Updated: 5:54 p.m.
The federal bailout of Fannie Mae and Freddie Mac could more than double to as much as $363 billion within the next three years, according to an estimate by their regulator.
The Federal Housing Finance Agency found that taxpayers could be on the hook for $221 billion to $363 billion through 2013. It used three scenarios to project losses for the mortgage giants, which were taken over by the federal government in September 2008 during the financial crisis.
Treasury has already pumped $148 billion into the two enterprises, which play a vital role by owning or guaranteeing more than half of the home loans on the market. But administration officials said that the worst is over for both mortgage giants, and predicted that taxpayers will get some of the bailout money back.
Edward DeMarco, acting director of the Federal Housing Finance Agency, said that the losses are primarily from faulty loans that the two bought before they were taken over.
In future years, the costs will be attributed to dividend payments to Treasury's preferred stock it has taken in Fannie and Freddie, meaning that much of the paid-out funds would ultimately go back to the federal government.
If the dividend payments were excluded, the losses would range from $142 billion to $259 billion.
The study found that the two would need $221 billion in support under a "stronger near-term recovery." If housing prices stay on their current baseline path, the total would reach $238 billion. A "deeper second recession" in housing prices is projected to cost $363 billion.
The Obama administration said the study reaffirms that that Fannie and Freddie have made great strides since they were placed in conservatorship, with the vast amount of the losses coming from loans issued from 2005 to 2007. Mortgages purchased within the past two years have required higher down payments and went to borrowers with higher credit scores.

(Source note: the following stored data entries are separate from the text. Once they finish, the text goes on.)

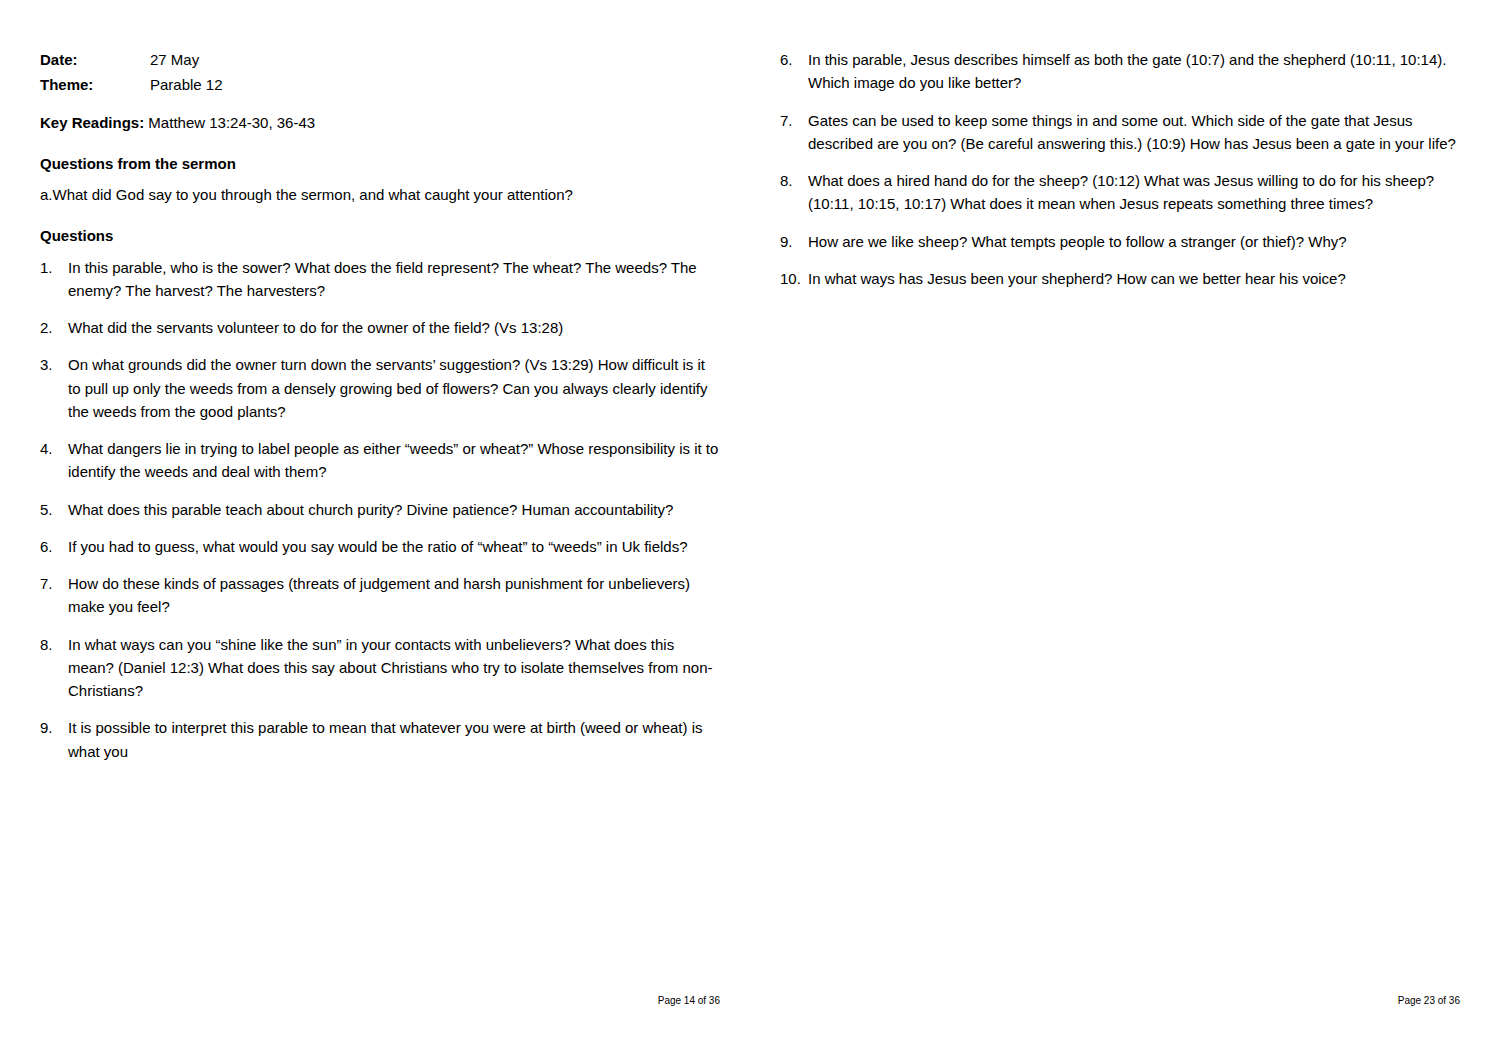Date: 27 May
Theme: Parable 12
Key Readings: Matthew 13:24-30, 36-43
Questions from the sermon
a.What did God say to you through the sermon, and what caught your attention?
Questions
In this parable, who is the sower? What does the field represent? The wheat? The weeds? The enemy? The harvest? The harvesters?
What did the servants volunteer to do for the owner of the field? (Vs 13:28)
On what grounds did the owner turn down the servants’ suggestion? (Vs 13:29) How difficult is it to pull up only the weeds from a densely growing bed of flowers? Can you always clearly identify the weeds from the good plants?
What dangers lie in trying to label people as either “weeds” or wheat?” Whose responsibility is it to identify the weeds and deal with them?
What does this parable teach about church purity? Divine patience? Human accountability?
If you had to guess, what would you say would be the ratio of “wheat” to “weeds” in Uk fields?
How do these kinds of passages (threats of judgement and harsh punishment for unbelievers) make you feel?
In what ways can you “shine like the sun” in your contacts with unbelievers? What does this mean? (Daniel 12:3) What does this say about Christians who try to isolate themselves from non-Christians?
It is possible to interpret this parable to mean that whatever you were at birth (weed or wheat) is what you
Page 14 of 36
In this parable, Jesus describes himself as both the gate (10:7) and the shepherd (10:11, 10:14). Which image do you like better?
Gates can be used to keep some things in and some out. Which side of the gate that Jesus described are you on? (Be careful answering this.) (10:9) How has Jesus been a gate in your life?
What does a hired hand do for the sheep? (10:12) What was Jesus willing to do for his sheep? (10:11, 10:15, 10:17) What does it mean when Jesus repeats something three times?
How are we like sheep? What tempts people to follow a stranger (or thief)? Why?
In what ways has Jesus been your shepherd? How can we better hear his voice?
Page 23 of 36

"Today's projections show that in the most likely economic scenario, nearly 90 percent of the losses at Fannie Mae and Freddie Mac are already behind us, and that almost all of those losses are attributable to mortgages that were already on those businesses' books prior to the conservatorship," said Jeffrey Goldstein, Treasury Undersecretary for domestic finance.
A senior Treasury official said there are no plans to reexamine the dividend payment, which stands at 10 percent, unless it is within the context of a revamp of their operating structures.
Congress is gearing up to overhaul the housing finance system next year, with Republicans advocating privatization of Fannie and Freddie. Rep. Spencer Bachus, R-Ala., who is poised to take the gavel of the House Financial Services Committee if the GOP regains the House, has expressed skepticism of any new government guarantee for the home-loan market, a position that most industry groups back.
The administration will release its proposal in January amid indications that it will support some sort of government backstop, although vastly different from the current structure of the two.
Outside of its policy implications, the report has political consequences as voters go to the polls in 12 days for midterm elections. Republicans used the projections to argue that Fannie and Freddie are poster children for a bailout mentality that has prospered under the Obama administration.
"Taken together, Fannie and Freddie were the single, biggest driving force behind the financial collapse. And yet, the federal government continues to prop them up with one blank check after another. No matter what the final cost, the bailout of Fannie and Freddie will be by far the most expensive component of the federal government's intervention into the financial system," said Rep. Scott Garrett, R-N.J.
The report also overshadows efforts by Treasury, highlighting that costs of the Troubled Asset Relief Program are much less than expected, with a projected $50 billion loss from its overall $700 billion authorization.